The company, which offers food delivery, ride-hailing, and payment services, has postponed its previously planned listing on the Stock Exchange of Thailand (SET), while a decision on the venue for the abroad IPO is expected by the end of June, according to CEO Yod Chinsupakul.
Regulatory authorities and the local exchange have implemented measures such as easing listing criteria to retain growth-oriented firms. However, these initiatives have done little to counteract outflows of foreign capital, subdued equity prices, and disappointing domestic IPO results.
Line Man Wongnai’s CEO remarked that weakening economic conditions and political instability have further reduced the appeal of a domestic offering, and that prioritizing a listing in a more active foreign market would serve shareholders’ interests.

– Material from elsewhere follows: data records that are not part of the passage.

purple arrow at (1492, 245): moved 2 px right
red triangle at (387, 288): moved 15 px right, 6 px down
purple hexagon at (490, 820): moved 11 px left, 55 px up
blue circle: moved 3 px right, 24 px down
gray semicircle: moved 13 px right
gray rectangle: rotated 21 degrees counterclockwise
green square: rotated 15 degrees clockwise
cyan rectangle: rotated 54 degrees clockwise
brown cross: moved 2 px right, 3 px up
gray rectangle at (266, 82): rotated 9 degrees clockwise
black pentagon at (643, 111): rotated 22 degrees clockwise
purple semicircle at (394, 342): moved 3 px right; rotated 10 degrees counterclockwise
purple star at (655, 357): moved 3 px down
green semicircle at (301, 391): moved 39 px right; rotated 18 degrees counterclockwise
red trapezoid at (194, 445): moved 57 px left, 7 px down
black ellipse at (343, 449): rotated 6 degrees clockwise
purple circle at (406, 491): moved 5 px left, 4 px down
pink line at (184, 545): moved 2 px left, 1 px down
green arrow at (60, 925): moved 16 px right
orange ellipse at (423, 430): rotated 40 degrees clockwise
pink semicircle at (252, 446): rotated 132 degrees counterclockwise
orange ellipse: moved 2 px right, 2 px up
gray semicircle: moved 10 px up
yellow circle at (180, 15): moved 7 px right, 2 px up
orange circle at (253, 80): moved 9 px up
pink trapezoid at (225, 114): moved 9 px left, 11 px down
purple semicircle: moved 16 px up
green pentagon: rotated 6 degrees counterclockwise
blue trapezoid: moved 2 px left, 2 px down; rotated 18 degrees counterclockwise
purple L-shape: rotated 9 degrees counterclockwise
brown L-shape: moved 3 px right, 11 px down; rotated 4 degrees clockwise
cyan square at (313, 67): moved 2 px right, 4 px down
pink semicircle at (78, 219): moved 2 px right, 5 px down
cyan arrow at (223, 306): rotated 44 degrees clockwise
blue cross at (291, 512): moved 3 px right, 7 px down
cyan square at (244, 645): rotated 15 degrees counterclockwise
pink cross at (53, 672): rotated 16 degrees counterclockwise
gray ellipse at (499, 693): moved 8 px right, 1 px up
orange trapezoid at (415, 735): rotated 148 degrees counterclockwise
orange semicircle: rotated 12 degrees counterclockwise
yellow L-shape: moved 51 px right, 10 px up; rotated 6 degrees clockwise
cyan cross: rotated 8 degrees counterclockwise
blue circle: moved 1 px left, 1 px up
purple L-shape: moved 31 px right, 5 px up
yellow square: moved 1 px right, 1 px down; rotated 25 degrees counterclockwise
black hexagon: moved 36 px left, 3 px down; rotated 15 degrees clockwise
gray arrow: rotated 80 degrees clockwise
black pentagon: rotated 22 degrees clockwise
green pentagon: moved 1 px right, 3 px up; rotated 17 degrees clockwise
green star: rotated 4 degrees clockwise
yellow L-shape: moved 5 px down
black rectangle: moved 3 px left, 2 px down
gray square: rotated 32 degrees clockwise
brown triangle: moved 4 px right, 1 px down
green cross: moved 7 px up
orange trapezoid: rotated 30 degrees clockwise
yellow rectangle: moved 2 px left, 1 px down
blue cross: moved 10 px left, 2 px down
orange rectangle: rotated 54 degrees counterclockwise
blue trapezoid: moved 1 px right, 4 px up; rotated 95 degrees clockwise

The company initially engaged banks to organize a public sale in Thailand in 2025, but has since suspended those arrangements to re-examine market conditions. Figures from Thailand’s stock exchange show IPO capital raised last year totaled THB 13 billion, marking the lowest volume since 2010. Thailand’s SET Index, the main bourse, was down 10% in 2025.
Thailand’s sluggish stock market recovery and its continued underperformance compared to other emerging markets have prompted an increasing number of firms to consider listing abroad for more robust capital and better valuations.
Last November, a similar story emerged as Bloomberg also reported that a Thai cryptocurrency exchange, Bitkub, was exploring the possibility of an IPO in Hong Kong as well, with the aim of raising approximately $200 million. The listing would mark a significant step toward the Hong Kong exchange’s goal of drawing more non-Chinese company listings.